Requirement:
Transcribe every entry exactly; the images stay out.

Material shown:
<<<<
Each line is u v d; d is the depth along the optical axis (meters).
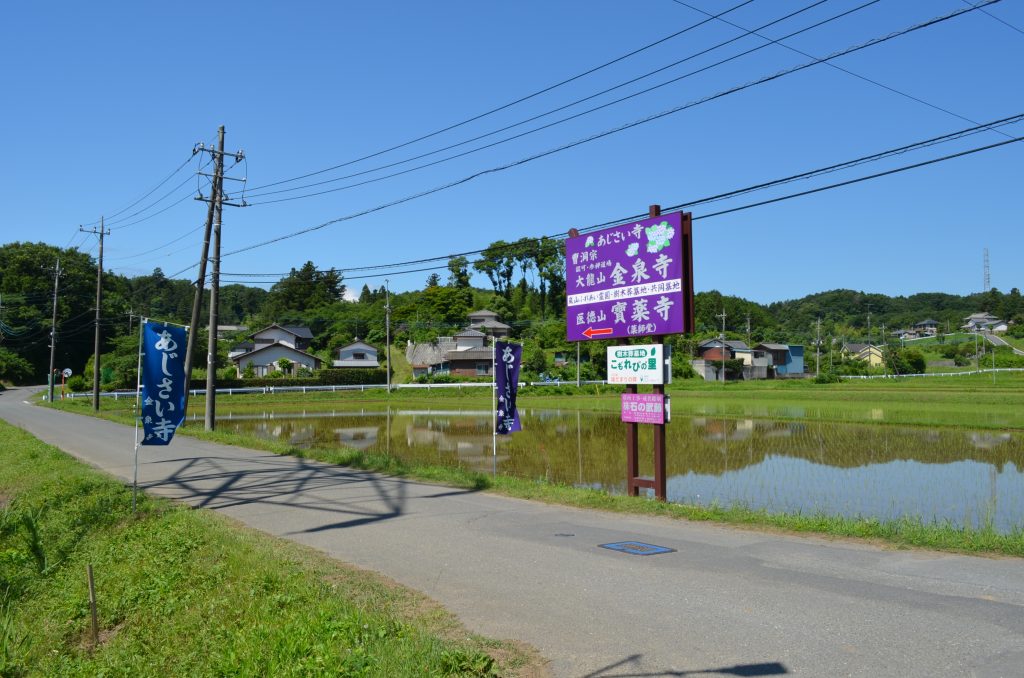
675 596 6.43
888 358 86.44
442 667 4.73
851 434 25.73
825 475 17.30
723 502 13.79
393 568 7.70
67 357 80.25
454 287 100.12
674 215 11.64
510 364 15.10
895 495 14.56
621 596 6.48
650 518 10.39
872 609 5.90
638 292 12.12
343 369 68.44
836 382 69.81
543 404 46.69
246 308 137.00
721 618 5.79
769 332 102.62
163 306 119.25
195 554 8.41
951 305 161.88
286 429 31.20
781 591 6.49
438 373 73.44
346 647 5.15
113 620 7.01
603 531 9.49
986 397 41.94
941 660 4.80
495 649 5.21
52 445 21.92
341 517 10.80
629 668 4.83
>>>>
Expected answer:
Each line is u v d; d is the depth along the optical axis (meters).
675 596 6.43
888 358 86.44
442 667 4.73
851 434 25.73
825 475 17.30
723 502 13.79
393 568 7.70
67 357 80.25
454 287 100.12
674 215 11.64
510 364 15.10
895 495 14.56
621 596 6.48
650 518 10.39
872 609 5.90
638 292 12.12
343 369 68.44
836 382 69.81
543 404 46.69
246 308 137.00
721 618 5.79
769 332 102.62
163 306 119.25
195 554 8.41
951 305 161.88
286 429 31.20
781 591 6.49
438 373 73.44
346 647 5.15
113 620 7.01
603 531 9.49
986 397 41.94
941 660 4.80
495 649 5.21
52 445 21.92
341 517 10.80
629 668 4.83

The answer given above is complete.